Reproduce the opening lines of the listing below exactly, stopping after the line that contains "you hate videos?](#video)" and leaving out any pictures.

-.-.-

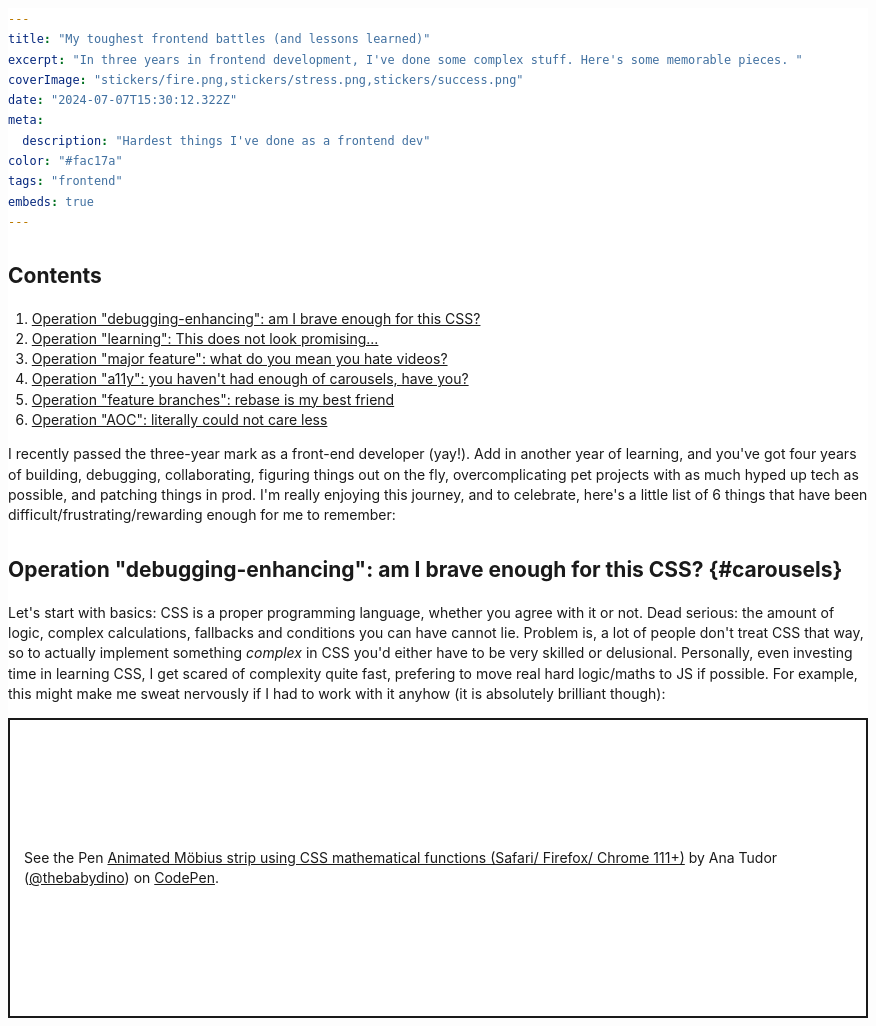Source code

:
 ```yaml
---
title: "My toughest frontend battles (and lessons learned)"
excerpt: "In three years in frontend development, I've done some complex stuff. Here's some memorable pieces. "
coverImage: "stickers/fire.png,stickers/stress.png,stickers/success.png"
date: "2024-07-07T15:30:12.322Z"
meta:
  description: "Hardest things I've done as a frontend dev"
color: "#fac17a"
tags: "frontend"
embeds: true
---
```


<div id='contents' class='contents'> 
<h2>Contents</h2>

1. [Operation "debugging-enhancing": am I brave enough for this CSS?](#carousels)
2. [Operation "learning": This does not look promising...](#hexlet-promises)
3. [Operation "major feature": what do you mean you hate videos?](#video)
4. [Operation "a11y": you haven't had enough of carousels, have you?](#a11y-carousel)
5. [Operation "feature branches": rebase is my best friend](#rebase)
6. [Operation "AOC": literally could not care less](#aoc)
</div>

<div id='main'>
<p>I recently passed the three-year mark as a front-end developer (yay!). Add in another year of learning, and you've got four years of building, debugging, collaborating, figuring things out on the fly, overcomplicating pet projects with as much hyped up tech as possible, and patching things in prod. I'm really enjoying this journey, and to celebrate, here's a little list of 6 things that have been difficult/frustrating/rewarding enough for me to remember:</p>

## Operation "debugging-enhancing": am I brave enough for this CSS? {#carousels}

Let's start with basics: CSS is a proper programming language, whether you agree with it or not. Dead serious: the amount of logic, complex calculations, fallbacks and conditions you can have cannot lie. Problem is, a lot of people don't treat CSS that way, so to actually implement something _complex_ in CSS you'd either have to be very skilled or delusional. Personally, even investing time in learning CSS, I get scared of complexity quite fast, prefering to move real hard logic/maths to JS if possible.
For example, this might make me sweat nervously if I had to work with it anyhow (it is absolutely brilliant though):

<p class="codepen" data-height="300" data-default-tab="css,result" data-slug-hash="wvybyMo" data-pen-title="Animated Möbius strip using CSS mathematical functions (Safari/ Firefox/ Chrome 111+)" data-user="thebabydino" style="height: 300px; box-sizing: border-box; display: flex; align-items: center; justify-content: center; border: 2px solid; margin: 1em 0; padding: 1em;">
  <span>See the Pen <a href="https://codepen.io/thebabydino/pen/wvybyMo">
  Animated Möbius strip using CSS mathematical functions (Safari/ Firefox/ Chrome 111+)</a> by Ana Tudor (<a href="https://codepen.io/thebabydino">@thebabydino</a>)
  on <a href="https://codepen.io">CodePen</a>.</span>
</p>
<script async src="https://cpwebassets.codepen.io/assets/embed/ei.js"></script>
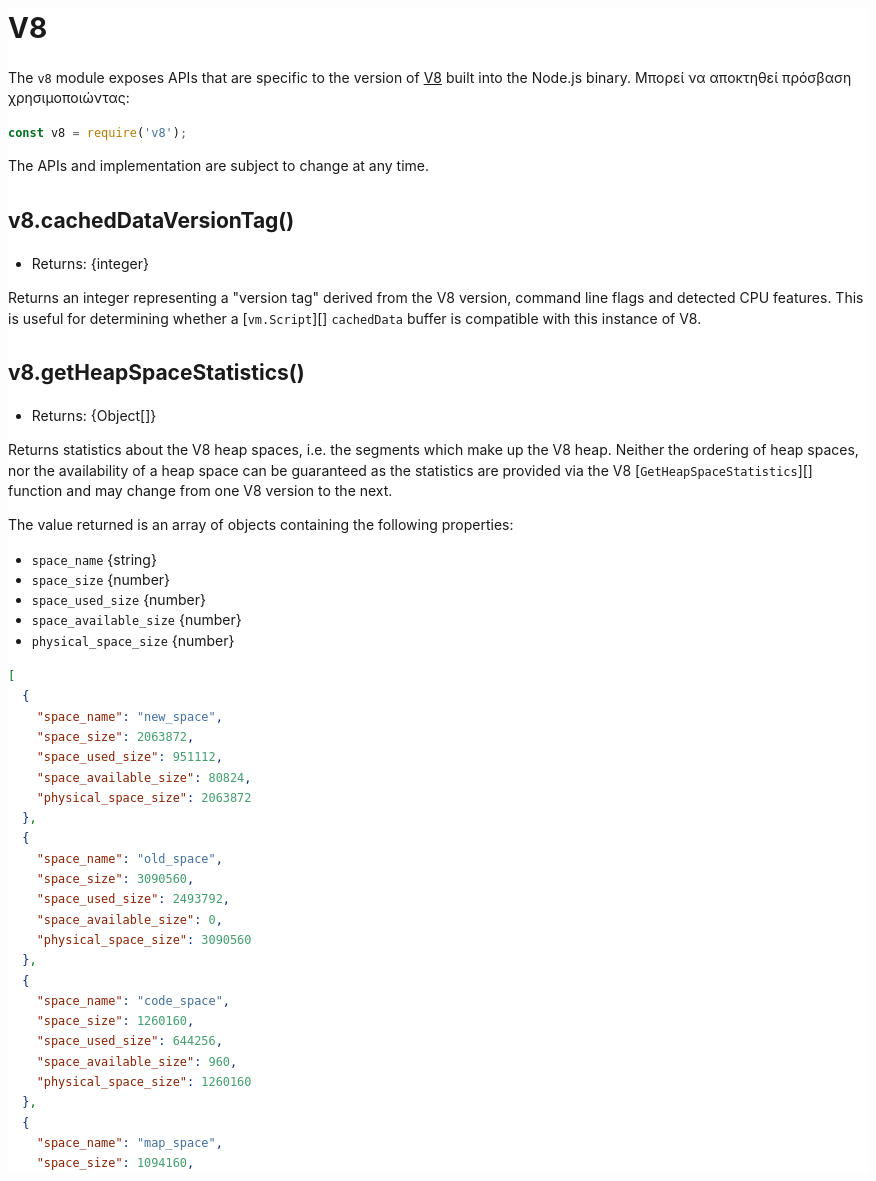 # V8



The `v8` module exposes APIs that are specific to the version of [V8](https://developers.google.com/v8/) built into the Node.js binary. Μπορεί να αποκτηθεί πρόσβαση χρησιμοποιώντας:

```js
const v8 = require('v8');
```

The APIs and implementation are subject to change at any time.

## v8.cachedDataVersionTag()



* Returns: {integer}

Returns an integer representing a "version tag" derived from the V8 version, command line flags and detected CPU features. This is useful for determining whether a [`vm.Script`][] `cachedData` buffer is compatible with this instance of V8.

## v8.getHeapSpaceStatistics()



* Returns: {Object[]}

Returns statistics about the V8 heap spaces, i.e. the segments which make up the V8 heap. Neither the ordering of heap spaces, nor the availability of a heap space can be guaranteed as the statistics are provided via the V8 [`GetHeapSpaceStatistics`][] function and may change from one V8 version to the next.

The value returned is an array of objects containing the following properties:

* `space_name` {string}
* `space_size` {number}
* `space_used_size` {number}
* `space_available_size` {number}
* `physical_space_size` {number}

```json
[
  {
    "space_name": "new_space",
    "space_size": 2063872,
    "space_used_size": 951112,
    "space_available_size": 80824,
    "physical_space_size": 2063872
  },
  {
    "space_name": "old_space",
    "space_size": 3090560,
    "space_used_size": 2493792,
    "space_available_size": 0,
    "physical_space_size": 3090560
  },
  {
    "space_name": "code_space",
    "space_size": 1260160,
    "space_used_size": 644256,
    "space_available_size": 960,
    "physical_space_size": 1260160
  },
  {
    "space_name": "map_space",
    "space_size": 1094160,
```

-.-.-

=== YOUR SOLUTION ===
Source code

:
 ```yaml
---
title: "My toughest frontend battles (and lessons learned)"
excerpt: "In three years in frontend development, I've done some complex stuff. Here's some memorable pieces. "
coverImage: "stickers/fire.png,stickers/stress.png,stickers/success.png"
date: "2024-07-07T15:30:12.322Z"
meta:
  description: "Hardest things I've done as a frontend dev"
color: "#fac17a"
tags: "frontend"
embeds: true
---
```


<div id='contents' class='contents'> 
<h2>Contents</h2>

1. [Operation "debugging-enhancing": am I brave enough for this CSS?](#carousels)
2. [Operation "learning": This does not look promising...](#hexlet-promises)
3. [Operation "major feature": what do you mean you hate videos?](#video)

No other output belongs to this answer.